→ **Written request**
Substitute "processed" for "developed" in the lines from the start of the entries through the line containing "color look up". Give those lines again, otherwise unchanged.

→ **Raw records**
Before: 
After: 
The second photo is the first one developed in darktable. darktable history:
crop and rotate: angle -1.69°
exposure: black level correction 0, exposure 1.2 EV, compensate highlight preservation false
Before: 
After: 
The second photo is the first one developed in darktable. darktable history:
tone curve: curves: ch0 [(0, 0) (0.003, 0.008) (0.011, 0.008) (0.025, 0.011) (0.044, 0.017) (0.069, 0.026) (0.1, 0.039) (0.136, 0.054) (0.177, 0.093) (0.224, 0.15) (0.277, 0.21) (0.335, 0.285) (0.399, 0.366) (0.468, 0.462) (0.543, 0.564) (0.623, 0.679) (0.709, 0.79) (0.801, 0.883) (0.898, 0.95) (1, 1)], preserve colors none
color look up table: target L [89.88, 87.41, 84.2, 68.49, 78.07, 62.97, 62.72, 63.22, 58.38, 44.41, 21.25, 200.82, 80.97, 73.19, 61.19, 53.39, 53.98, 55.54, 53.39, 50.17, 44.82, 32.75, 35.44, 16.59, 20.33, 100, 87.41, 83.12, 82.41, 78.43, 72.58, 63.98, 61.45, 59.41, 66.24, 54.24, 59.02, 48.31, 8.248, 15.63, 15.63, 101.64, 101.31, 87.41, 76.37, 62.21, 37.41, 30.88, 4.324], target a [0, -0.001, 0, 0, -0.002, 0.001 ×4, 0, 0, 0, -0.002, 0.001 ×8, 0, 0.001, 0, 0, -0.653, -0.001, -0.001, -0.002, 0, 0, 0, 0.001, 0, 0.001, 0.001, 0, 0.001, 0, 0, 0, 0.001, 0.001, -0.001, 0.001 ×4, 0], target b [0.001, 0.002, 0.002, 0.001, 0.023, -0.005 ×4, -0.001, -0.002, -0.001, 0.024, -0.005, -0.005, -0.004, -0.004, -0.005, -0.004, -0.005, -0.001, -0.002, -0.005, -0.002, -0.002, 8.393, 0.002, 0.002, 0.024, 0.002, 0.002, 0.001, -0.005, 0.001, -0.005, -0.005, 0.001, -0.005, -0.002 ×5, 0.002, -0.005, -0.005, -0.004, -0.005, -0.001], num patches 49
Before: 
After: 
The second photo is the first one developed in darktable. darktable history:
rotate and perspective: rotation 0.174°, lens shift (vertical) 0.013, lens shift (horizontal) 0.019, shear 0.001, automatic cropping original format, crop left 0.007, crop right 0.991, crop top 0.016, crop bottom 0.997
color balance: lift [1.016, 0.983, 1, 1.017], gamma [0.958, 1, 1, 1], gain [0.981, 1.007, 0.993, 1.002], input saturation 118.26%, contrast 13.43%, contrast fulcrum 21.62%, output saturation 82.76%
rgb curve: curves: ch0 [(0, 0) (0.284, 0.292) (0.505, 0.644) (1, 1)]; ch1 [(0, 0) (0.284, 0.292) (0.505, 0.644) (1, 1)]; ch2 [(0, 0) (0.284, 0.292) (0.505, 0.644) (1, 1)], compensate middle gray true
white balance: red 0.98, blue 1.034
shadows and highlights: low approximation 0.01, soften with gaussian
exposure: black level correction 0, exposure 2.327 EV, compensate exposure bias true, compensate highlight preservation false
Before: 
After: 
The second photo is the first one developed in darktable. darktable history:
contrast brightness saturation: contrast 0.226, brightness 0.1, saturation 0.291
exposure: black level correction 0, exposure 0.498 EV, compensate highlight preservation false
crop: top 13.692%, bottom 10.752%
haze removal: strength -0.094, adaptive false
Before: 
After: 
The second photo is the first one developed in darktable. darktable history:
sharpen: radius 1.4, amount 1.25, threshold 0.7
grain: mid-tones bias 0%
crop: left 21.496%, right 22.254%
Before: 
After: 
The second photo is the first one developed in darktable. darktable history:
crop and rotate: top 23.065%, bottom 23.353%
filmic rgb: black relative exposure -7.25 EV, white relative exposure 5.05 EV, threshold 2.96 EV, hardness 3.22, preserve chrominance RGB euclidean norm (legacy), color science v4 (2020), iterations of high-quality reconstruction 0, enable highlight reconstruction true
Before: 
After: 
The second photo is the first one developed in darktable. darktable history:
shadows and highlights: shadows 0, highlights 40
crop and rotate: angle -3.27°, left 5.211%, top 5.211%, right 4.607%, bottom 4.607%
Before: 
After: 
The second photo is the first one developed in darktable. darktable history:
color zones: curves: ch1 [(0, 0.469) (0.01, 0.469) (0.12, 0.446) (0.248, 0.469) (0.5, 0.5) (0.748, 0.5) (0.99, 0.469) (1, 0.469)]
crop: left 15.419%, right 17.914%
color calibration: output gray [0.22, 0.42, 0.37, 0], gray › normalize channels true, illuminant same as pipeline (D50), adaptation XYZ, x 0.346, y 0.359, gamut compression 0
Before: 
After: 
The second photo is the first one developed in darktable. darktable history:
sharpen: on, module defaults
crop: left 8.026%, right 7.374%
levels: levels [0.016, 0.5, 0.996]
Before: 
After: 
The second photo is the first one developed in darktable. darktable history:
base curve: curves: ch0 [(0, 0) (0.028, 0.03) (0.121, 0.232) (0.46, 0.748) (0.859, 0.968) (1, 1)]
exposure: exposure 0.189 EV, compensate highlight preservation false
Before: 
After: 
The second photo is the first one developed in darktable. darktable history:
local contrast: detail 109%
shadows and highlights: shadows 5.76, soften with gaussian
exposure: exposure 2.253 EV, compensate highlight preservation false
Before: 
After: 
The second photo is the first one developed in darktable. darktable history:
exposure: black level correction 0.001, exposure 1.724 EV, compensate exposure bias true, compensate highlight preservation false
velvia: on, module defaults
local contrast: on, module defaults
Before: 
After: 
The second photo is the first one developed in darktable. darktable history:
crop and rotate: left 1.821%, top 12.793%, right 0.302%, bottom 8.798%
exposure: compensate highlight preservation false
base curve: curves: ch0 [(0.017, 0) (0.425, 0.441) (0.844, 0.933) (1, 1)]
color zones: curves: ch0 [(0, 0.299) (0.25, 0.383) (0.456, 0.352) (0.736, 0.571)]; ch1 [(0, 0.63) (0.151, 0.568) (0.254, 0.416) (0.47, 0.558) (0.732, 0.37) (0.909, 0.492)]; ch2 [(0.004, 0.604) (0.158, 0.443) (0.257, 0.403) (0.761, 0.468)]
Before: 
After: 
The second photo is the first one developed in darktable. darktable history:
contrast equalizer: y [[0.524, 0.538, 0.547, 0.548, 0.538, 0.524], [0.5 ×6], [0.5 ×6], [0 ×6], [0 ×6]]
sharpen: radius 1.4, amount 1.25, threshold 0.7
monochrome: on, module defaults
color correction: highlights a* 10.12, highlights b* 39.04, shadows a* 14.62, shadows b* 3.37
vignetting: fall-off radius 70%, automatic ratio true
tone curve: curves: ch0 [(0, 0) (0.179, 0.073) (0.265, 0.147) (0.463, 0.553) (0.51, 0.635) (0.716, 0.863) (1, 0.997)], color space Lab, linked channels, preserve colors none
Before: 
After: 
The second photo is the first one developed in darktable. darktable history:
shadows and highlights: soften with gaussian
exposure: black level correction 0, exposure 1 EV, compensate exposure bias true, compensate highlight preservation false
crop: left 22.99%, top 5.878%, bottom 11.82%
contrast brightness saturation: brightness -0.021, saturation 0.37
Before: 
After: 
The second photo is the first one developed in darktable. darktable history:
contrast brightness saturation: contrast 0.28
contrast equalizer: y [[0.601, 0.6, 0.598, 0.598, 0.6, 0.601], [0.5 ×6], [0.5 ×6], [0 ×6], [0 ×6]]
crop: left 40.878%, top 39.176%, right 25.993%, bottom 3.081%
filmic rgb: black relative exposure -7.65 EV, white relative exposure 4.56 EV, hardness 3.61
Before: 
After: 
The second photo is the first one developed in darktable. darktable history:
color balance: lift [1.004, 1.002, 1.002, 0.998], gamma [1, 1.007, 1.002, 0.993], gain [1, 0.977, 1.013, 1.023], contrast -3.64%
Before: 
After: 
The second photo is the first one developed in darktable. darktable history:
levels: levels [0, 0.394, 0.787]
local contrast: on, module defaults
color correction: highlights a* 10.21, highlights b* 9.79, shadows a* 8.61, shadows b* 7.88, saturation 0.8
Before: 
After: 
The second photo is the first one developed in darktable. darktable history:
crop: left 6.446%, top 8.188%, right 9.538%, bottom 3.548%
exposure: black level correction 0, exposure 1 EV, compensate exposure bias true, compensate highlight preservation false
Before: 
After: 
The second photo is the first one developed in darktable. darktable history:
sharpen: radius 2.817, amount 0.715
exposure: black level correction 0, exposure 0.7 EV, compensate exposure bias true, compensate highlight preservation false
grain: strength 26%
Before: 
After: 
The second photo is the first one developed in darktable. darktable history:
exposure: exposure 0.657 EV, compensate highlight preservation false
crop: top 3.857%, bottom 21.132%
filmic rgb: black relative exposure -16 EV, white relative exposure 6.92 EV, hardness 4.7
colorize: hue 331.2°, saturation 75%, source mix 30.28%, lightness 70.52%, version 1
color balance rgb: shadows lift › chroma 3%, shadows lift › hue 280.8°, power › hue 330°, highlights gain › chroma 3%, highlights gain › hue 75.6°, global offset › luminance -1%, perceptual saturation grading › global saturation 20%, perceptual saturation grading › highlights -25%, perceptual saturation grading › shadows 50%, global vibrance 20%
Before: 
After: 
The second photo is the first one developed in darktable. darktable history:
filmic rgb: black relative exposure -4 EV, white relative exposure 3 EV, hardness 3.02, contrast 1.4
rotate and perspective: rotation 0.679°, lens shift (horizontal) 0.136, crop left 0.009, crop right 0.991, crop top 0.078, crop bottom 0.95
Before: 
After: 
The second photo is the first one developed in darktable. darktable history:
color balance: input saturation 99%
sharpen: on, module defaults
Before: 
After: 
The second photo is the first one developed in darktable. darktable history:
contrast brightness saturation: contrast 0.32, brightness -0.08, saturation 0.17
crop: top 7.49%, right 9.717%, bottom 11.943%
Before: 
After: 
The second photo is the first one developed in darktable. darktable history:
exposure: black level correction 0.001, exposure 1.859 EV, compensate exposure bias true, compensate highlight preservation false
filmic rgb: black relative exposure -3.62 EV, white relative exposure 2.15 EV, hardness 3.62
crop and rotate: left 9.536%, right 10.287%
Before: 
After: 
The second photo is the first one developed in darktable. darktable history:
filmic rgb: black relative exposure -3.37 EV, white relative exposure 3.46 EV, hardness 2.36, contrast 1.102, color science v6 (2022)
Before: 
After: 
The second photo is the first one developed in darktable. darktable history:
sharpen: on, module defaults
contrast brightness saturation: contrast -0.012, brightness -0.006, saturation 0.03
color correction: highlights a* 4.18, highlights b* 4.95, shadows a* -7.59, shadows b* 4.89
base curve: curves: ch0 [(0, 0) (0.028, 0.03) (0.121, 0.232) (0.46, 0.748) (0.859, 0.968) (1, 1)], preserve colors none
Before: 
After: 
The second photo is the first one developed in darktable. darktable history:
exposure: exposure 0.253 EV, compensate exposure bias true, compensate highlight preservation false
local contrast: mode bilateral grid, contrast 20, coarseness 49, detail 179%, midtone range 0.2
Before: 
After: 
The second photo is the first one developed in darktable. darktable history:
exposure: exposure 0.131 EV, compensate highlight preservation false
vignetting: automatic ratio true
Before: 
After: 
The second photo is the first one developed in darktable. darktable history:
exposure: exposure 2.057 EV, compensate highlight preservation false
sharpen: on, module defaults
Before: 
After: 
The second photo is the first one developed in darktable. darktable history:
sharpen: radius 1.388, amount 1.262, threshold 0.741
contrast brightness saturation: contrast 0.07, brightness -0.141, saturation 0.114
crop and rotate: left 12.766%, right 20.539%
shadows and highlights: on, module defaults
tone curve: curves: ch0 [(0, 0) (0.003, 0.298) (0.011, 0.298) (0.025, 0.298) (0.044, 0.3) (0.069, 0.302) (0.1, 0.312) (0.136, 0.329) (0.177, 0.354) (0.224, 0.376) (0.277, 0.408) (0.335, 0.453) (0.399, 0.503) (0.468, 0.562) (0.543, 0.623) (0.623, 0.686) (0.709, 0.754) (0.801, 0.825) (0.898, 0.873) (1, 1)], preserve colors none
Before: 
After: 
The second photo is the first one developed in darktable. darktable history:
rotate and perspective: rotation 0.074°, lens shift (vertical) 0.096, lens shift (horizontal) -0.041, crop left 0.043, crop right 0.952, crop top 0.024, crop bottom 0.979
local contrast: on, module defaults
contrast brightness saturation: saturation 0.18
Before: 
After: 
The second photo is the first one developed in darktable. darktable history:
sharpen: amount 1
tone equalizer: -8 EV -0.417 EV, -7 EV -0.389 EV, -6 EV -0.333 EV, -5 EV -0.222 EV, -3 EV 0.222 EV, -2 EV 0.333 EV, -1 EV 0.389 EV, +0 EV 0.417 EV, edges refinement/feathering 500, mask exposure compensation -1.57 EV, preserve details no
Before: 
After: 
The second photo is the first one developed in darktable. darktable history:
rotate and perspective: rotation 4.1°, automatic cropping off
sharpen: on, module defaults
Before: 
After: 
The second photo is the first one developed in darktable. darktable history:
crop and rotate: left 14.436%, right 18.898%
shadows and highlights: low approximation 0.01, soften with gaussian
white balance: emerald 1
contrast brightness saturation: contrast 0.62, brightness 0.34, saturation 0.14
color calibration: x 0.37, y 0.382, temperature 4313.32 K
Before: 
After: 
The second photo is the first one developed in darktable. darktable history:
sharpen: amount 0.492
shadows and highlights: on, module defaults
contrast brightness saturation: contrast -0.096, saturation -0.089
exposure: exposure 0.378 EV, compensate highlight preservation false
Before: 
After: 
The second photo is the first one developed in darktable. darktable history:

→ **Answer to this task**
Before: 
After: 
The second photo is the first one processed in darktable. darktable history:
crop and rotate: angle -1.69°
exposure: black level correction 0, exposure 1.2 EV, compensate highlight preservation false
Before: 
After: 
The second photo is the first one processed in darktable. darktable history:
tone curve: curves: ch0 [(0, 0) (0.003, 0.008) (0.011, 0.008) (0.025, 0.011) (0.044, 0.017) (0.069, 0.026) (0.1, 0.039) (0.136, 0.054) (0.177, 0.093) (0.224, 0.15) (0.277, 0.21) (0.335, 0.285) (0.399, 0.366) (0.468, 0.462) (0.543, 0.564) (0.623, 0.679) (0.709, 0.79) (0.801, 0.883) (0.898, 0.95) (1, 1)], preserve colors none
color look up table: target L [89.88, 87.41, 84.2, 68.49, 78.07, 62.97, 62.72, 63.22, 58.38, 44.41, 21.25, 200.82, 80.97, 73.19, 61.19, 53.39, 53.98, 55.54, 53.39, 50.17, 44.82, 32.75, 35.44, 16.59, 20.33, 100, 87.41, 83.12, 82.41, 78.43, 72.58, 63.98, 61.45, 59.41, 66.24, 54.24, 59.02, 48.31, 8.248, 15.63, 15.63, 101.64, 101.31, 87.41, 76.37, 62.21, 37.41, 30.88, 4.324], target a [0, -0.001, 0, 0, -0.002, 0.001 ×4, 0, 0, 0, -0.002, 0.001 ×8, 0, 0.001, 0, 0, -0.653, -0.001, -0.001, -0.002, 0, 0, 0, 0.001, 0, 0.001, 0.001, 0, 0.001, 0, 0, 0, 0.001, 0.001, -0.001, 0.001 ×4, 0], target b [0.001, 0.002, 0.002, 0.001, 0.023, -0.005 ×4, -0.001, -0.002, -0.001, 0.024, -0.005, -0.005, -0.004, -0.004, -0.005, -0.004, -0.005, -0.001, -0.002, -0.005, -0.002, -0.002, 8.393, 0.002, 0.002, 0.024, 0.002, 0.002, 0.001, -0.005, 0.001, -0.005, -0.005, 0.001, -0.005, -0.002 ×5, 0.002, -0.005, -0.005, -0.004, -0.005, -0.001], num patches 49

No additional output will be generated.